Rough order-of-magnitude estimate; exact cost depends on chunk size and prompt shape.
| This Implementation | LLM-Heavy GraphRAG |
|---|---|
| Fast, cheap indexing | Higher entity quality |
| Good for tech docs | Better for general text |
| Co-occurrence relationships | Semantic relationships |
| Works offline | Requires API access |
Conceptually, this is the same pipeline as DocSummarizer: build structure first, then let an LLM narrate it.
Where this breaks down: Fiction or narrative text without structural markup.
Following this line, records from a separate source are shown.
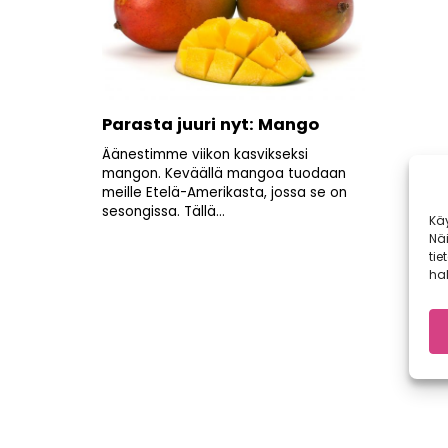
Parasta juuri nyt: Mango
Äänestimme viikon kasvikseksi
mangon. Keväällä mangoa tuodaan
meille Etelä-Amerikasta, jossa se on
sesongissa. Tällä...
Kä
Nä
tie
hal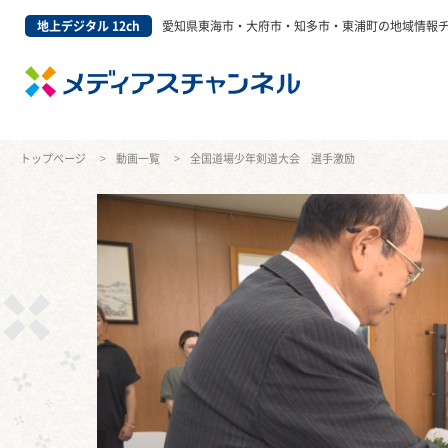
地上デジタル 12ch
愛知県東海市・大府市・知多市・東浦町の地域情報
トップページ
動画一覧
全国道場少年剣道大会 選手激励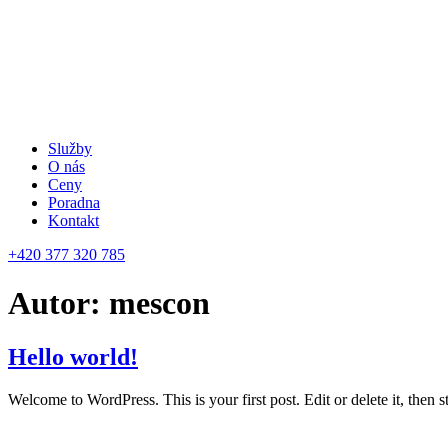
Služby
O nás
Ceny
Poradna
Kontakt
+420 377 320 785
Autor:
mescon
Hello world!
Welcome to WordPress. This is your first post. Edit or delete it, then st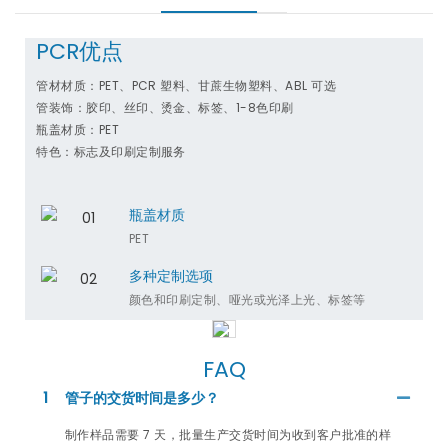
PCR优点
管材材质：PET、PCR 塑料、甘蔗生物塑料、ABL 可选
管装饰：胶印、丝印、烫金、标签、1-8色印刷
瓶盖材质：PET
特色：标志及印刷定制服务
瓶盖材质
PET
多种定制选项
颜色和印刷定制、哑光或光泽上光、标签等
FAQ
1
管子的交货时间是多少？
制作样品需要 7 天，批量生产交货时间为收到客户批准的样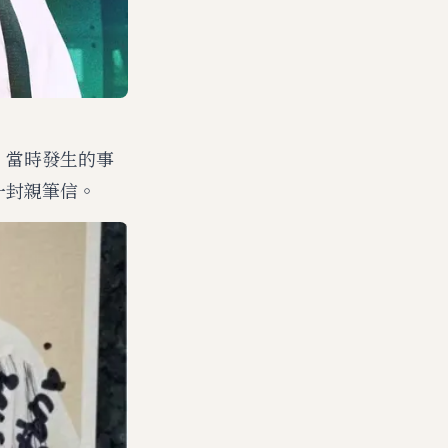
後，當時發生的事
的一封親筆信。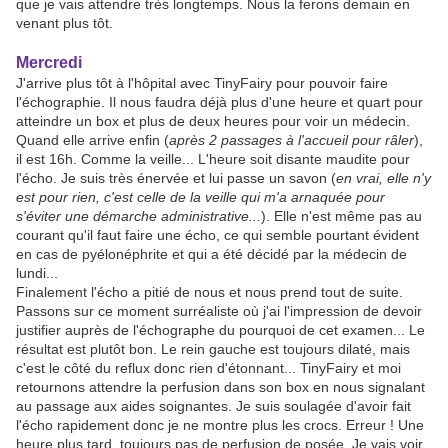
que je vais attendre très longtemps. Nous la ferons demain en
venant plus tôt.
Mercredi
J'arrive plus tôt à l'hôpital avec TinyFairy pour pouvoir faire
l'échographie. Il nous faudra déjà plus d'une heure et quart pour
atteindre un box et plus de deux heures pour voir un médecin.
Quand elle arrive enfin (
après 2 passages à l'accueil pour râler
),
il est 16h. Comme la veille... L'heure soit disante maudite pour
l'écho. Je suis très énervée et lui passe un savon (
en vrai, elle n'y
est pour rien, c'est celle de la veille qui m'a arnaquée pour
s'éviter une démarche administrative...
). Elle n'est même pas au
courant qu'il faut faire une écho, ce qui semble pourtant évident
en cas de pyélonéphrite et qui a été décidé par la médecin de
lundi...
Finalement l'écho a pitié de nous et nous prend tout de suite.
Passons sur ce moment surréaliste où j'ai l'impression de devoir
justifier auprès de l'échographe du pourquoi de cet examen... Le
résultat est plutôt bon. Le rein gauche est toujours dilaté, mais
c'est le côté du reflux donc rien d'étonnant... TinyFairy et moi
retournons attendre la perfusion dans son box en nous signalant
au passage aux aides soignantes. Je suis soulagée d'avoir fait
l'écho rapidement donc je ne montre plus les crocs. Erreur ! Une
heure plus tard, toujours pas de perfusion de posée. Je vais voir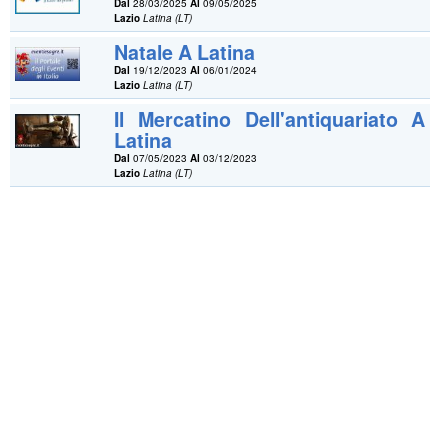
Dal
28/03/2025
Al
09/05/2025
Lazio
Latina (LT)
Natale A Latina
Dal
19/12/2023
Al
06/01/2024
Lazio
Latina (LT)
Il Mercatino Dell'antiquariato A
Latina
Dal
07/05/2023
Al
03/12/2023
Lazio
Latina (LT)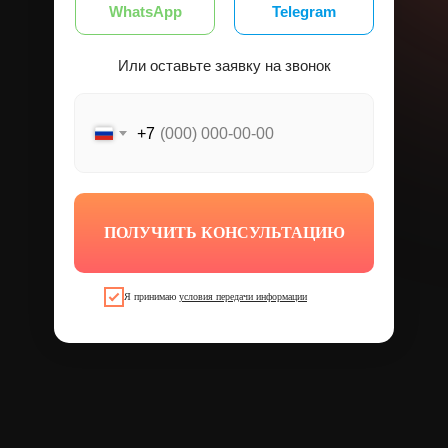
WhatsApp
Telegram
Или оставьте заявку на звонок
+7
ПОЛУЧИТЬ КОНСУЛЬТАЦИЮ
Я принимаю
условия передачи информации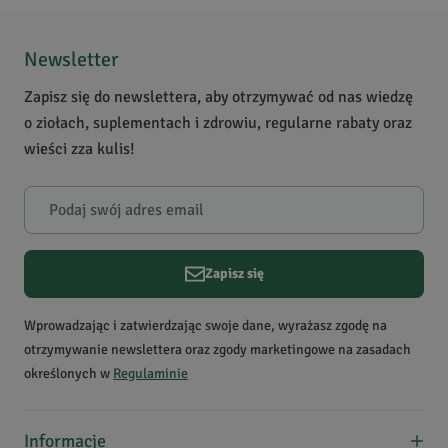
Newsletter
Zapisz się do newslettera, aby otrzymywać od nas wiedzę
o ziołach, suplementach i zdrowiu, regularne rabaty oraz
wieści zza kulis!
Zapisz się
Wprowadzając i zatwierdzając swoje dane, wyrażasz zgodę na
otrzymywanie newslettera oraz zgody marketingowe na zasadach
określonych w
Regulaminie
Informacje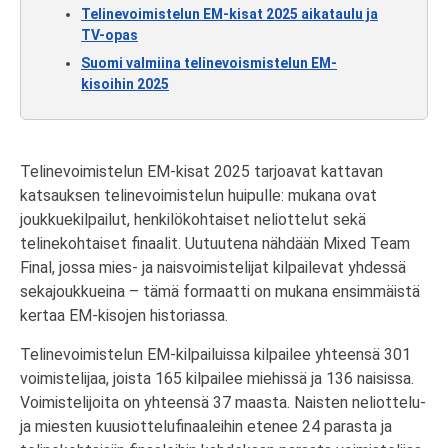
Telinevoimistelun EM-kisat 2025 aikataulu ja
TV-opas
Suomi valmiina telinevoismistelun EM-
kisoihin 2025
Telinevoimistelun EM-kisat 2025 tarjoavat kattavan
katsauksen telinevoimistelun huipulle: mukana ovat
joukkuekilpailut, henkilökohtaiset neliottelut sekä
telinekohtaiset finaalit. Uutuutena nähdään Mixed Team
Final, jossa mies- ja naisvoimistelijat kilpailevat yhdessä
sekajoukkueina – tämä formaatti on mukana ensimmäistä
kertaa EM-kisojen historiassa.
Telinevoimistelun EM-kilpailuissa kilpailee yhteensä 301
voimistelijaa, joista 165 kilpailee miehissä ja 136 naisissa.
Voimistelijoita on yhteensä 37 maasta. Naisten neliottelu-
ja miesten kuusiottelufinaaleihin etenee 24 parasta ja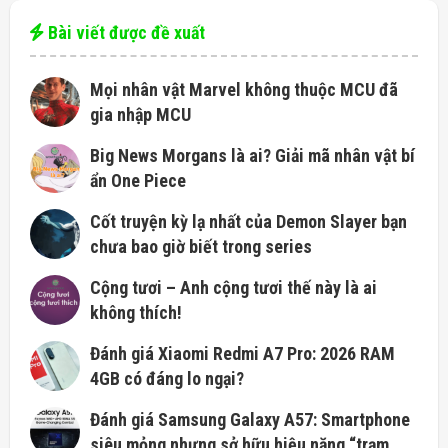
Bài viết được đề xuất
Mọi nhân vật Marvel không thuộc MCU đã
gia nhập MCU
Big News Morgans là ai? Giải mã nhân vật bí
ẩn One Piece
Cốt truyện kỳ ​​lạ nhất của Demon Slayer bạn
chưa bao giờ biết trong series
Cộng tươi – Anh cộng tươi thế này là ai
không thích!
Đánh giá Xiaomi Redmi A7 Pro: 2026 RAM
4GB có đáng lo ngại?
Đánh giá Samsung Galaxy A57: Smartphone
siêu mỏng nhưng sở hữu hiệu năng “trạm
Implicit relationships with no lexical signal. Highly ambiguous entity names that require world knowledge to disambiguate.
The implementation is minimal - 11 files, ~1,500 lines:
Mostlylucid.GraphRag/
├── Storage/GraphRagDb.cs # DuckDB with HNSW + provenance
├── Services/EmbeddingService.cs # ONNX BERT wrapper
├── Services/OllamaClient.cs # LLM client
├── Extraction/EntityExtractor.cs # Heuristic + link extraction
├── Search/SearchService.cs # BM25 + BERT hybrid
├── Graph/CommunityDetector.cs # Leiden + summarization
├── Query/QueryEngine.cs # Local/Global/DRIFT
├── Indexing/MarkdownIndexer.cs # Chunking
├── GraphRagPipeline.cs # Orchestration
├── Models.cs # Shared types
└── Program.cs # CLI
Source: Mostlylucid.GraphRag/
© 2025 Scott Galloway — Unlicense — All content and source code on this site is free to use, copy, modify, and sell.